The historic city of Charleston, South Carolina, has been spared the worst of Hurricane Ian’s wrath after the storm swept through the state on Friday.
Ian, which caused historic levels of destruction in Florida earlier this week, came barrelling back onshore as a Category 1 hurricane.
It hit land 100 kilometres north of Charleston in the city of Georgetown.
Initial forecasts had the storm sweeping directly though Charleston, a historic city of 137,000 which is prone to flooding.
At the height of the storm, strong winds slammed into the Georgian and colonial homes off the city’s Battery, downing trees and even an electrical pole but not levelling any structures.
“We got lucky again that the wind came just north of us,” said local resident Bill Hecht. “The way it hit us, it actually pulled the water out of the harbour.”
Mr Hecht came out of his centuries-old home once the wind died down and immediately started clearing debris.
Clad in hiking boots and a grey rain coat, he cleared gutters of branches to help make sure the water could drain.
Others ventured outside to walk their dogs and take stock of the damage.
Bob Crutchfield and his wife, who only moved to Charleston a year ago, walked their two spaniels along the edge of the harbour and were “pleasantly surprised” that the city and their home had escaped relatively unscathed.

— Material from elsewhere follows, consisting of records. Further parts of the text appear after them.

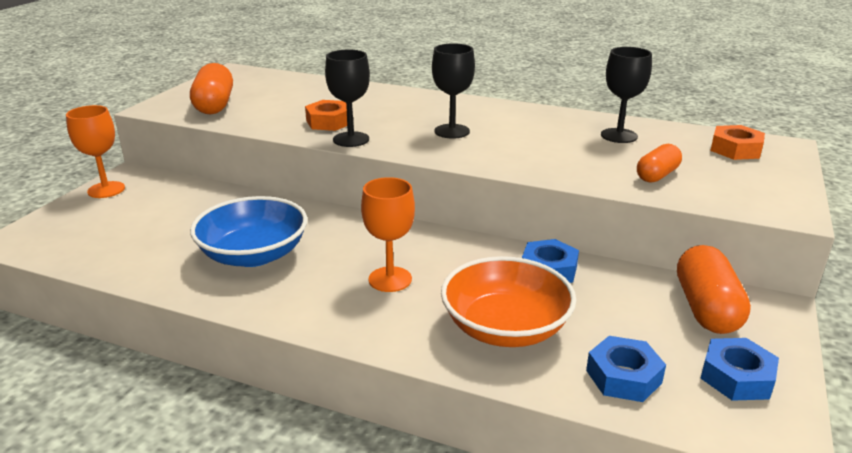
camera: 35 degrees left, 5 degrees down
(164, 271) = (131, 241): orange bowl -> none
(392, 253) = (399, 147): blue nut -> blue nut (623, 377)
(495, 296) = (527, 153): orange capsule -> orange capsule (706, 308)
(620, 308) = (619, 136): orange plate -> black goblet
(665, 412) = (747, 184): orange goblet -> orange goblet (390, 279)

“The house took quite a battering from the wind and we have lots of limbs down and a lot of debris in the yard,” Mr Crutchfield told The National. “We’ll have to clean up tomorrow but no real damage or flooding.”
The storm caused significant damage north of Charleston in the popular tourist community of Myrtle Beach, destroying several piers in the area.
About 200,000 people are without power in the state as of late Friday afternoon.